### What the task requires
According to the passage on Indian health schemes below, what sum per year did Kerala provide to CHIS beneficiary families for treating critical illnesses, beyond the Rs 30,000?

----- Passage shown -----

While the Central scheme therefore, is dismally inadequate, some individual state governments, especially in south India, have introduced their own schemes. Kerala under the Left Democratic Front government used the RSBY to build up its own programme, the Comprehensive Health Insurance Scheme, under which almost half the households in the state were covered, with the state government paying the full premium for all those not recognized as BPL by the Centre. It also revamped government hospitals and made it mandatory for them to enroll under CHIS. And since insurance premium payment entailed no cuts in the government’s health budget, public health facilities, far from languishing as in other states, came to be better funded: in fact, they got funded from two sources, from the health budget and from insurance premiums. In addition, the state provided CHIS beneficiary families a sum of Rs 70,000 per year over and above the Rs 30,000, for the treatment of critical illnesses at specified government health facilities.
Andhra Pradesh has rejected the RSBY and has its own Arogyasri programme which reportedly provides significant succour to poor households. Tamil Nadu likewise has a health programme of substantial benefit to the poor, which provides financial assistance from the state government for critical illnesses and under which medicines are made available at low prices at government health facilities, through centralized purchases by a government-owned corporation. All these state government efforts are still a long way, however, from the provision of free and universal health-care. And, of course, in most other states, especially the northern states, the situation is quite pathetic.
The need for a universal as opposed to a targeted programme of the sort that even the most advanced state governments have arises from the fact that it represents a right that a citizen enjoys as a member of a fraternity, and not a form of State-sponsored charity. A democratic society based on egalitarian principles must make healthcare available to all as a matter of right, though some may voluntarily opt out of using the facilities through which this right is to be realized. By contrast, any targeted programme seems like a mere distribution of largesse, and therefore smacks of condescension and charity; it is offensive to the democratic ethos. The fact that to this day, healthcare has not been provided to all as a matter of right speaks volumes about the fundamentally anti-democratic ethos underlying Indian democracy.
The recent incident of the gangrape and subsequent death of a young girl in Delhi has held a mirror up to our society, exposing its utter sickness. But this sickness is not confined only to the persistent victimization and persecution of women. It also extends to an unbelievable degree of callousness towards the poor in general. And in this, the middle class is as complicit as anybody else.

----- Data for review -----

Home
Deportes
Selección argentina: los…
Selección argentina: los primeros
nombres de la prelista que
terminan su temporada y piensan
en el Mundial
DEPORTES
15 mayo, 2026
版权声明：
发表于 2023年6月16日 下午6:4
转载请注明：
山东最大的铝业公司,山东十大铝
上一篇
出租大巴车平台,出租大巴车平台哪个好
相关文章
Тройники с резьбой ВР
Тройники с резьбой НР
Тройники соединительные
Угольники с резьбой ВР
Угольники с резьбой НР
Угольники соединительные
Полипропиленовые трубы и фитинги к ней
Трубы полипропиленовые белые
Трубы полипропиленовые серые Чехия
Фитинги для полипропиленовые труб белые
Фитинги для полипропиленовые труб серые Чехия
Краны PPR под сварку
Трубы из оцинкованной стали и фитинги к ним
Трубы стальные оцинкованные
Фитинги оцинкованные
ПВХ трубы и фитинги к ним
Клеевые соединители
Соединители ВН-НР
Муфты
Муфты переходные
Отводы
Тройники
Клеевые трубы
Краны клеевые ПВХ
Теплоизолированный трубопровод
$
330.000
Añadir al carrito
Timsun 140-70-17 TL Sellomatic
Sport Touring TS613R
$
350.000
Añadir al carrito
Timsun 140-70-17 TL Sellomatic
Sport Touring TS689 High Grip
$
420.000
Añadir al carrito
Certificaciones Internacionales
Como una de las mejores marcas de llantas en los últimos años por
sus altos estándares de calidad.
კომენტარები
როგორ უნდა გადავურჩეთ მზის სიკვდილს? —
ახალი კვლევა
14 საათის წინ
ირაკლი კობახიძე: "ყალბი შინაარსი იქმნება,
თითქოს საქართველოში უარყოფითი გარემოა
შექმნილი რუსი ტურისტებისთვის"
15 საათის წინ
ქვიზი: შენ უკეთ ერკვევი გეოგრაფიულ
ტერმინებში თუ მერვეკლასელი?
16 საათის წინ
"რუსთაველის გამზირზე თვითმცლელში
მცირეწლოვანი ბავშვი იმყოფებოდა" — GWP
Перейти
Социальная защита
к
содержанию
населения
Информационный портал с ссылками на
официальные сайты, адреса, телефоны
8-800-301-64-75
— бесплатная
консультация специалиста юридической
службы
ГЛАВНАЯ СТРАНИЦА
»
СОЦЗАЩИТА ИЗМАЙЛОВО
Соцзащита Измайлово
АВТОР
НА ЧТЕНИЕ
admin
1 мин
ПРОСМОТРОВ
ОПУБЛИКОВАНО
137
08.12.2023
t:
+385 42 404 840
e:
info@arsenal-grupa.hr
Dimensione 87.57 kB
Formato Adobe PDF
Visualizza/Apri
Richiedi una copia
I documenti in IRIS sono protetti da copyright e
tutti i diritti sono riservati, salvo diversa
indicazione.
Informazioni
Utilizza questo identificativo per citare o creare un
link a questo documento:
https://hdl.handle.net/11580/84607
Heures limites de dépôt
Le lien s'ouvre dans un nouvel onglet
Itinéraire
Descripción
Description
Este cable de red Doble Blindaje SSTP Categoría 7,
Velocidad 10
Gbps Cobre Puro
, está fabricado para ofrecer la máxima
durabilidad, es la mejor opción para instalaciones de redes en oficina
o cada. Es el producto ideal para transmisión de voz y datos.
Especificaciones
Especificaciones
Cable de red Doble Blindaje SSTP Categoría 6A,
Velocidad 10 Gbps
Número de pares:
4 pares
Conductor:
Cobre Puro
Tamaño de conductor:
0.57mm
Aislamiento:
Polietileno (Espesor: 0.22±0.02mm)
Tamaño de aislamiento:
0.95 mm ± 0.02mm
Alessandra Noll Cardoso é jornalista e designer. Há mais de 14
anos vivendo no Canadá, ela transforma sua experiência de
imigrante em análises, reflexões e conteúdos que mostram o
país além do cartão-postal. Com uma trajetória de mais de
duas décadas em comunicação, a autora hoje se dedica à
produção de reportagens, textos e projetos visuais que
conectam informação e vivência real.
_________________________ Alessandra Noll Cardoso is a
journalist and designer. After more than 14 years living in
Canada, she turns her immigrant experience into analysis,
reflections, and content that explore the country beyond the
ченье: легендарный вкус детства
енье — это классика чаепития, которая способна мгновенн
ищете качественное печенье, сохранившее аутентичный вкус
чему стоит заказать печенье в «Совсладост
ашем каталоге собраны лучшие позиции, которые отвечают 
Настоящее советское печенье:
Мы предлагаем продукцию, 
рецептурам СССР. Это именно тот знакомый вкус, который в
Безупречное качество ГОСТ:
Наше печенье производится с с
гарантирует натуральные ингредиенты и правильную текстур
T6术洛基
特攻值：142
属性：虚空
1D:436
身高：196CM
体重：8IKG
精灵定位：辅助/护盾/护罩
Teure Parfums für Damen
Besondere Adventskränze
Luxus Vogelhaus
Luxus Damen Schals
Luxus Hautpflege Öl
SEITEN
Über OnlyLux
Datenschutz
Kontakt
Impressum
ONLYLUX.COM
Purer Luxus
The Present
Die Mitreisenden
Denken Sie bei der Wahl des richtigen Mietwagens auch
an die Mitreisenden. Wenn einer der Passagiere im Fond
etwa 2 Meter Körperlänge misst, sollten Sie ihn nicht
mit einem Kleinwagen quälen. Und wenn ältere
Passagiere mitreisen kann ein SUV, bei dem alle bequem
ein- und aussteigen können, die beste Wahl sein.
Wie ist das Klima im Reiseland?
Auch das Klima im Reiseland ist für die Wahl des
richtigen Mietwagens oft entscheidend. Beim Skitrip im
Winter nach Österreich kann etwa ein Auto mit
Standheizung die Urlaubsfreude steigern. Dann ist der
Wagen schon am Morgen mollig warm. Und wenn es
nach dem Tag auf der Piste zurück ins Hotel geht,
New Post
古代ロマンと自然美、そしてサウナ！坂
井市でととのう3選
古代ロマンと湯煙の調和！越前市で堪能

-----

### Your solution
Rs 70,000 per year